Mouse ventricle samples were fixed with 4% PFA/PBS and subjected to paraffin embedded blocks. Tissue slices (4 μm) were deparaffinized and retrieved by boiling for 2 min in a pressure cooker with citrate buffer (2.4 g/L sodium citrate, 0.35 g/L citric acid, pH 6.0). Blocking solution was applied and samples were incubated with primary antibodies overnight at 4 °C, followed by secondary antibodies overnight at 4 °C. Nuclear staining was performed with Hoechst 33342 for 10 min at room temperature. Samples were enclosed with Fluoromount-G (0100–01, Southern Biotech), and images were taken on BZ-X710 microscope (Keyence). We classified the myocardium into three layers (subendocardium, midwall myocardium, and subepicardium)32 in short-axis sections of the midventricular region.
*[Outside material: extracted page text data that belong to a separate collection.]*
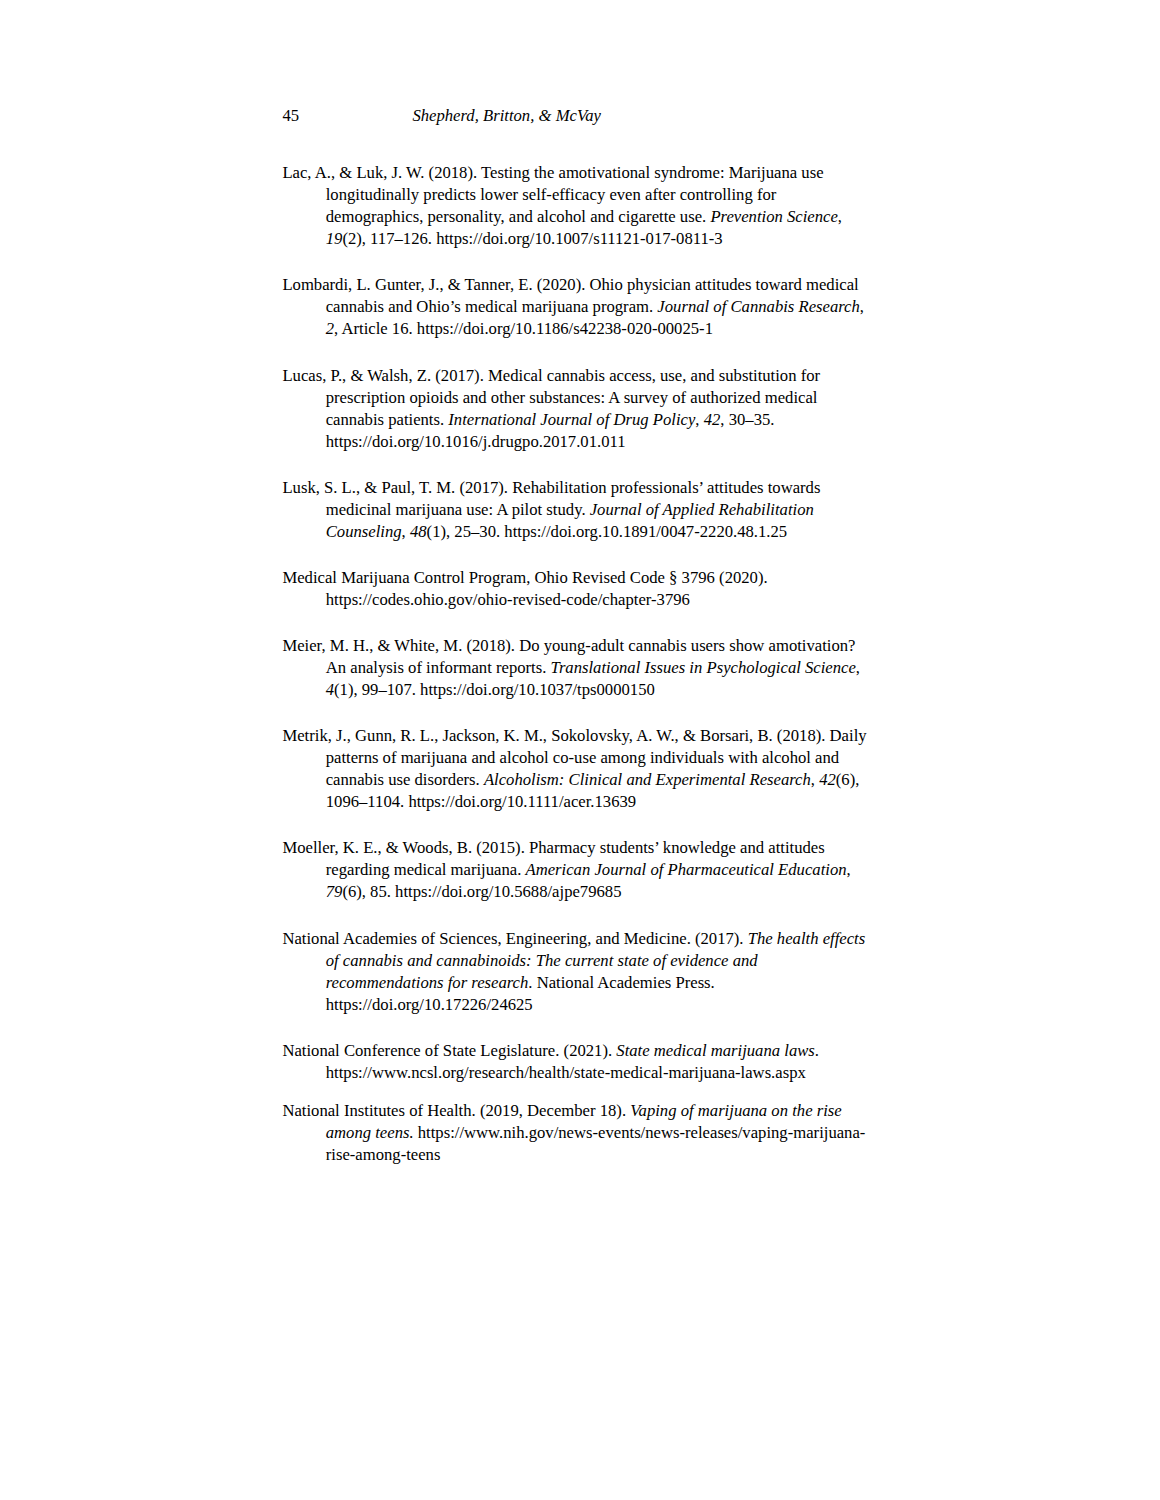45 Shepherd, Britton, & McVay
Lac, A., & Luk, J. W. (2018). Testing the amotivational syndrome: Marijuana use longitudinally predicts lower self-efficacy even after controlling for demographics, personality, and alcohol and cigarette use. Prevention Science, 19(2), 117–126. https://doi.org/10.1007/s11121-017-0811-3
Lombardi, L. Gunter, J., & Tanner, E. (2020). Ohio physician attitudes toward medical cannabis and Ohio’s medical marijuana program. Journal of Cannabis Research, 2, Article 16. https://doi.org/10.1186/s42238-020-00025-1
Lucas, P., & Walsh, Z. (2017). Medical cannabis access, use, and substitution for prescription opioids and other substances: A survey of authorized medical cannabis patients. International Journal of Drug Policy, 42, 30–35. https://doi.org/10.1016/j.drugpo.2017.01.011
Lusk, S. L., & Paul, T. M. (2017). Rehabilitation professionals’ attitudes towards medicinal marijuana use: A pilot study. Journal of Applied Rehabilitation Counseling, 48(1), 25–30. https://doi.org.10.1891/0047-2220.48.1.25
Medical Marijuana Control Program, Ohio Revised Code § 3796 (2020). https://codes.ohio.gov/ohio-revised-code/chapter-3796
Meier, M. H., & White, M. (2018). Do young-adult cannabis users show amotivation? An analysis of informant reports. Translational Issues in Psychological Science, 4(1), 99–107. https://doi.org/10.1037/tps0000150
Metrik, J., Gunn, R. L., Jackson, K. M., Sokolovsky, A. W., & Borsari, B. (2018). Daily patterns of marijuana and alcohol co-use among individuals with alcohol and cannabis use disorders. Alcoholism: Clinical and Experimental Research, 42(6), 1096–1104. https://doi.org/10.1111/acer.13639
Moeller, K. E., & Woods, B. (2015). Pharmacy students’ knowledge and attitudes regarding medical marijuana. American Journal of Pharmaceutical Education, 79(6), 85. https://doi.org/10.5688/ajpe79685
National Academies of Sciences, Engineering, and Medicine. (2017). The health effects of cannabis and cannabinoids: The current state of evidence and recommendations for research. National Academies Press. https://doi.org/10.17226/24625
National Conference of State Legislature. (2021). State medical marijuana laws. https://www.ncsl.org/research/health/state-medical-marijuana-laws.aspx
National Institutes of Health. (2019, December 18). Vaping of marijuana on the rise among teens. https://www.nih.gov/news-events/news-releases/vaping-marijuana-rise-among-teens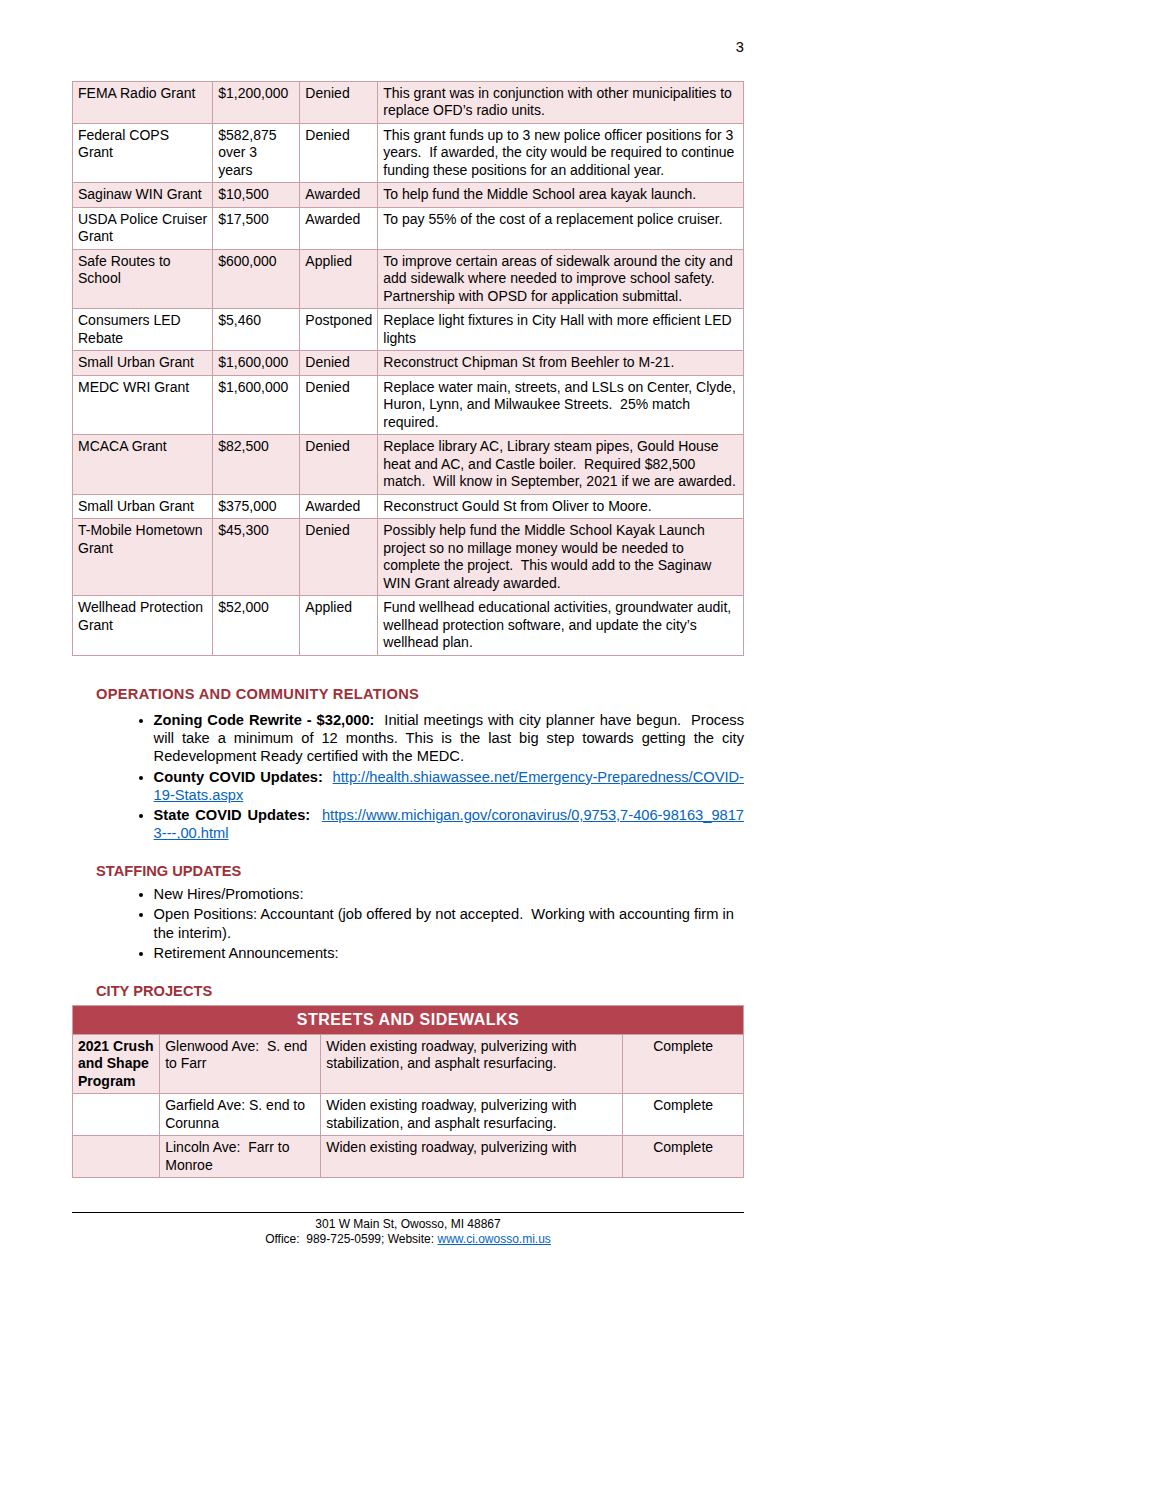3
| FEMA Radio Grant | $1,200,000 | Denied | This grant was in conjunction with other municipalities to replace OFD’s radio units. |
| Federal COPS Grant | $582,875 over 3 years | Denied | This grant funds up to 3 new police officer positions for 3 years. If awarded, the city would be required to continue funding these positions for an additional year. |
| Saginaw WIN Grant | $10,500 | Awarded | To help fund the Middle School area kayak launch. |
| USDA Police Cruiser Grant | $17,500 | Awarded | To pay 55% of the cost of a replacement police cruiser. |
| Safe Routes to School | $600,000 | Applied | To improve certain areas of sidewalk around the city and add sidewalk where needed to improve school safety. Partnership with OPSD for application submittal. |
| Consumers LED Rebate | $5,460 | Postponed | Replace light fixtures in City Hall with more efficient LED lights |
| Small Urban Grant | $1,600,000 | Denied | Reconstruct Chipman St from Beehler to M-21. |
| MEDC WRI Grant | $1,600,000 | Denied | Replace water main, streets, and LSLs on Center, Clyde, Huron, Lynn, and Milwaukee Streets. 25% match required. |
| MCACA Grant | $82,500 | Denied | Replace library AC, Library steam pipes, Gould House heat and AC, and Castle boiler. Required $82,500 match. Will know in September, 2021 if we are awarded. |
| Small Urban Grant | $375,000 | Awarded | Reconstruct Gould St from Oliver to Moore. |
| T-Mobile Hometown Grant | $45,300 | Denied | Possibly help fund the Middle School Kayak Launch project so no millage money would be needed to complete the project. This would add to the Saginaw WIN Grant already awarded. |
| Wellhead Protection Grant | $52,000 | Applied | Fund wellhead educational activities, groundwater audit, wellhead protection software, and update the city’s wellhead plan. |
OPERATIONS AND COMMUNITY RELATIONS
Zoning Code Rewrite - $32,000: Initial meetings with city planner have begun. Process will take a minimum of 12 months. This is the last big step towards getting the city Redevelopment Ready certified with the MEDC.
County COVID Updates: http://health.shiawassee.net/Emergency-Preparedness/COVID-19-Stats.aspx
State COVID Updates: https://www.michigan.gov/coronavirus/0,9753,7-406-98163_98173---,00.html
STAFFING UPDATES
New Hires/Promotions:
Open Positions: Accountant (job offered by not accepted. Working with accounting firm in the interim).
Retirement Announcements:
CITY PROJECTS
| STREETS AND SIDEWALKS |
| --- |
| 2021 Crush and Shape Program | Glenwood Ave: S. end to Farr | Widen existing roadway, pulverizing with stabilization, and asphalt resurfacing. | Complete |
| | Garfield Ave: S. end to Corunna | Widen existing roadway, pulverizing with stabilization, and asphalt resurfacing. | Complete |
| | Lincoln Ave: Farr to Monroe | Widen existing roadway, pulverizing with | Complete |
301 W Main St, Owosso, MI 48867
Office: 989-725-0599; Website: www.ci.owosso.mi.us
Antibodies were used as follows: anti-Ki-67 (1:200, ab15580, abcam), platelet-derived growth factor receptor alpha (PDGFRA) (1:200, AF1062, R&D Systems), ALDH1A2 (1:200, ABN420, Sigma Aldrich), wheat germ agglutinin (WGA) (5 μg/mL for 10 min at room temperature, W11261, Invitrogen), Donkey anti-Goat IgG (H + L) 555 (1:400, A21432, Invitrogen), Donkey anti-Rabbit IgG (H + L) 647 (1:400, 20047, Biotium).

Immunocytochemistry

NRVCMs at 80,000 cells / well were cultured on μ-Slide 8 Well Imaging chambers coated with 38.25 μg/ml laminin for 24 h, followed by the treatment with ATRA (10 μM) or an equal amount of DMSO for 48 h. Cells were fixed with 4% PFA/PBS for 15 min, permeabilized with 0.1% Triton-X100 for 10 min, and blocked with 1% Bovine serum albumin blocking buffer for 30 min. Cells were incubated with mouse anti-Cardiac Troponin T (1:400) and rabbit anti-Phospho-Histone H3 (Ser10) (1:800, #3377, Cell Signaling) or rabbit anti-Aurora B (1:100, A5102, Sigma Aldrich) as primary antibody at 4 °C overnight, followed by donkey anti-mouse IgG (H + L) CF 488A (1:500, 20014, Biotium) and donkey anti-rabbit IgG (H + L) CF 555 (1:500, 20038, Biotium) as secondary antibody. Nuclei were counterstained with Hoechst 33342 (1:1000) for 10 min at room temperature. Images were collected using a fluorescence microscope BZ-X710 and BZ-X Analyzer.

Statistical analysis

Statistical Analysis was performed using GraphPad Prism version 7.0. Data are presented as mean ± standard error of mean (SEM). The difference of means between two independent groups was tested for using the unpaired two-tailed Student’s t-test. To test for differences across multiple groups, One-way ANOVA followed by Dunnett’s multiple comparison test was used to analyze three or more variables.